Dans ce même ordre d'idées, plusieurs autres
études et même la théorie économique tentent de
donner une explication pertinente sur le lien entre ouverture commerciale et
croissance économique.
C'est par exemple le cas des études empiriques qui ont
été faites à propos de l'impact des blocs commerciaux sur
la croissance des pays en développement. Pour Jalles (2012), les blocs
commerciaux régionaux en Asie du Sud et du Sud-Est n'ont qu'un impact
peu visible, voire potentiellement néfaste sur la croissance. Concernant
l'Afrique, Sandberg et Martin (2001) ont conclu que le commerce à
l'intérieur de la SADC avait un impact négatif, encore
qu'insignifiant statistiquement, sur la croissance de la région. En
revanche, Kamau (2010) présente des éléments indiquant que
le COMESA, la CAE et la SADC favorisent la croissance dans la région.
D'autres éléments montrent nettement, à partir de
données concernant la CEDEAO, que les exportations régionales
contribuent à l'augmentation de la productivité, à la
diversification et à la création d'emplois (Von Uexkull, 2012).
Les résultats mitigés concernant l'impact des blocs commerciaux
sur la croissance donnent souvent lieu à deux interprétations
:
- La première consiste à faire valoir, comme
c'est le cas de la plupart des adversaires du régionalisme, que les
blocs commerciaux sont un obstacle à la croissance et qu'une
libéralisation générale est bien supérieure
à une libéralisation préférentielle (Schiff and
Winters, 2003).
- La deuxième, beaucoup plus équilibrée,
est que les blocs commerciaux peuvent contribuer utilement à la
croissance mais qu'en définitive leur impact dépend des
caractéristiques de leurs membres ainsi que de la conception et de
l'application des accords conclus (UNCTAD, 2009).
De plus, la théorie selon laquelle le commerce se
trouve positivement corrélé à la croissance
économique remonte à Adam Smith, qui soutenait que le commerce
permet une spécialisation accrue.
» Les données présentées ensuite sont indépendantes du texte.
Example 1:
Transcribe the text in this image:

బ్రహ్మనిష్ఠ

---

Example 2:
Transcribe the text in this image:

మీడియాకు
La spécialisation permet de
parvenir plus rapidement à des économies d'échelle, en
particulier pour des pays ne disposant que de marchés intérieurs
exigus. Tous les moyens de production d'un pays sont aussi pleinement
exploités grâce au commerce. Les entreprises nationales sont
contraintes d'améliorer leurs technologies du fait de la concurrence
venant des importations. En outre, l'intégration économique plus
poussée avec le monde extérieur favorise l'innovation au travers
de la diffusion de nouvelles technologies provenant de pays plus
avancés.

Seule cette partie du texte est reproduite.